Le russe n'était pas adepte de la dichotomie. Rien n'était jamais ni tout blanc, ni tout noir, même pour quelqu'un qui manipulait les tissus. Toutefois, il était d'accord sur le fond du discours d'Astana.
La Réforme se construit-elle uniquement en opposition avec ... l'aristotélisme ?
C'était ce qu'il retenait de la conversation, pour l'instant.
L'opposition.
Astana lui demanda alors si c'était parce qu'il discutait avec elle qu'il s'était arrêté en plein milieu de sa réflexion. Après un bref instant de scepticisme, clairement visible, il secoua la tête, en signe de dénégation.
Non, ça n'a rien à voir avec vous.
C'est juste que je n'aime pas dire du mal des gens.
Formulé comme ça, cela sonnait bizarrement. Pourtant, le tailleur était sujet à quelques défauts, comme l'orgueil et la colère, et s'en préservait par une rectitude des actes et paroles, qui fonctionnait assez bien, le plus souvent. Il n'était pas parfait non plus.
Elias_romanov
La remarque d'Elias jeta comme un froid chez la déjà-frigide-nordique.

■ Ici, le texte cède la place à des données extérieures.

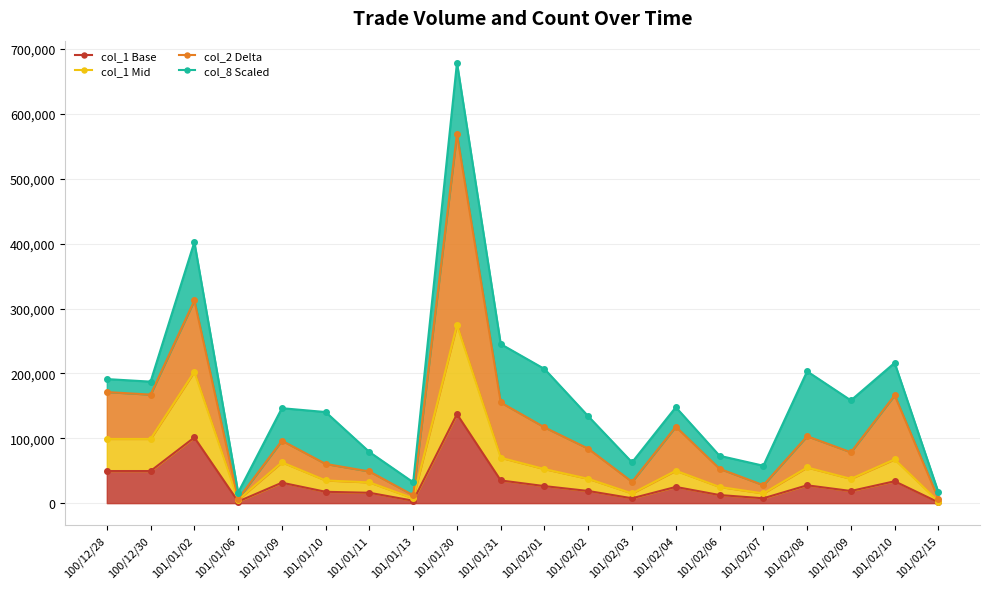

True or false: col_2 Delta has a value of 100171 at 101/01/10.

False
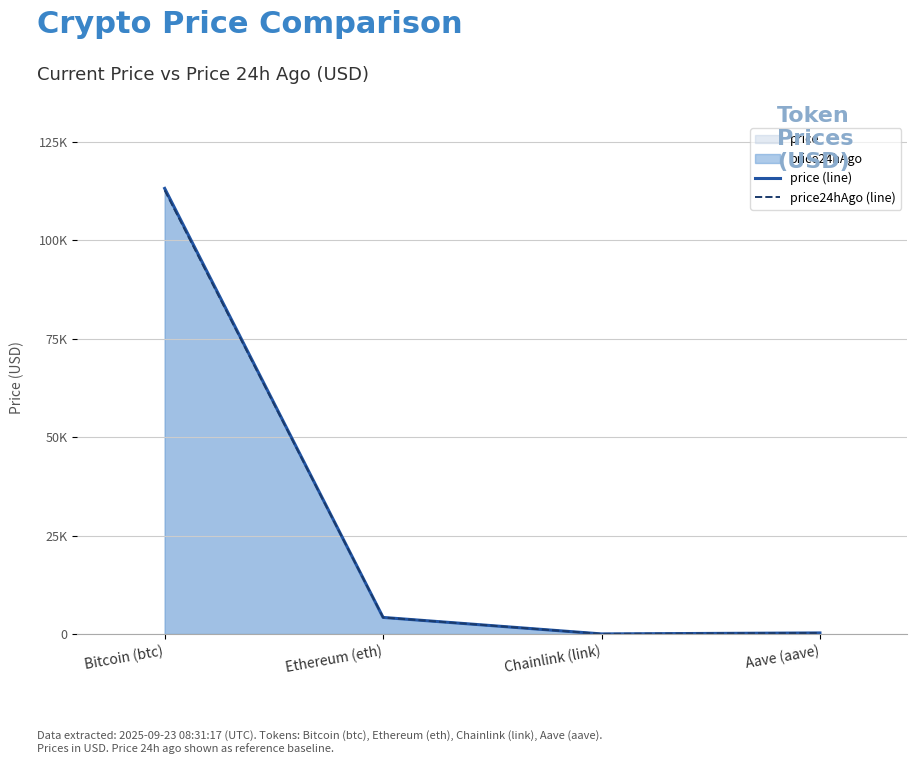

Between Chainlink (link) and Aave (aave), which series saw the biggest shift?

price (line)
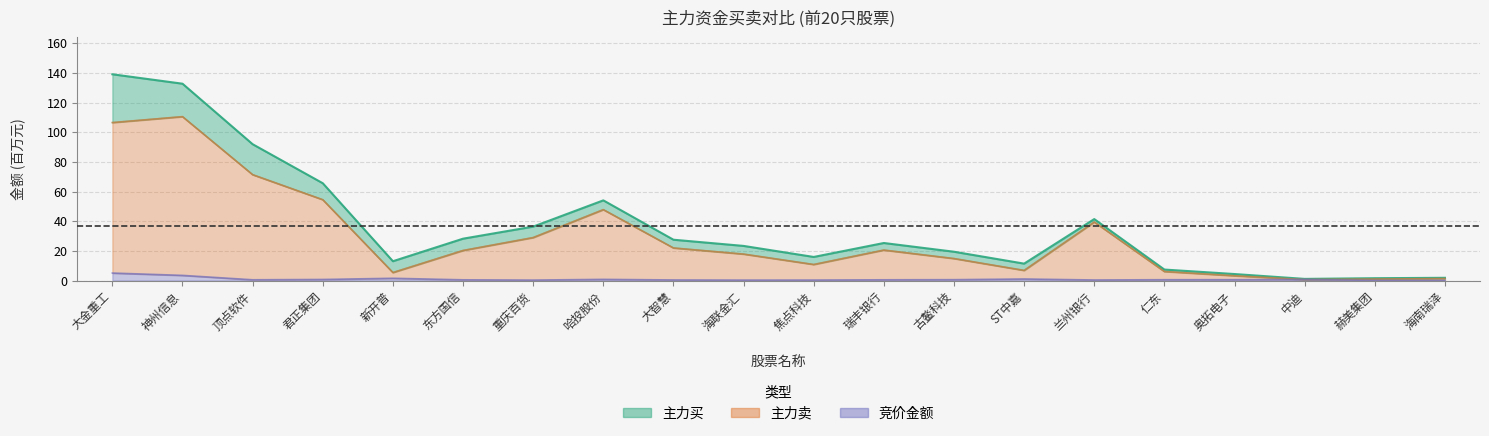

What position from the right is 君正集团?

17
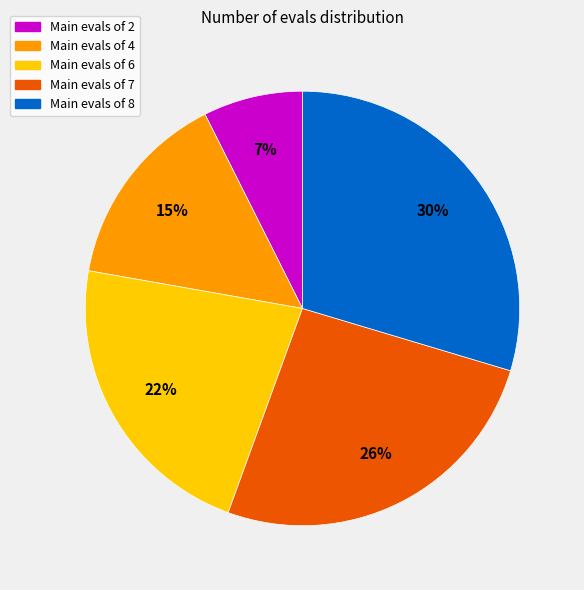

To the nearest percent, what is the average slice percentage?

20%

Si la remarque se voulut neutre, le tailleur en perçut bien quelques non-dits. Elle le reprit sur sa conception de la Réforme, il lui faudrait faire attention aux mots par la suite.
Mais après tout, il débutait.
Et avant qu'il ne formule quoi que ce soit, Astana enchaina, l'éclairant sur les quelques concepts phare liés à la croix poissonnée. Il lui faudrait néanmoins réfléchir à tout ça, sortir des chemins délimités par l'aristotélisme romain.
Ainsi il y eut un léger silence, mais pas de ceux gênés qu'il pouvait y avoir entre deux personnes, alors qu'il repensait à ce qu'Astana venait de dire. La bière aidait étrangement à faire couler tout cela dans l'esprit d'Elias, ou du moins cela lui en donnait l'impression.
Cela doit être déroutant, au départ, de ne plus avoir de... professeur.
L'idée d'assister à un prêche lui parut pertinente, mais il ne put s'empêcher de taquiner la jeune femme.
Et vous mettez des affichettes pour les annoncer, ces prêches ?
Pour sa part, il ignorait ou les réformés pratiquaient leur foi.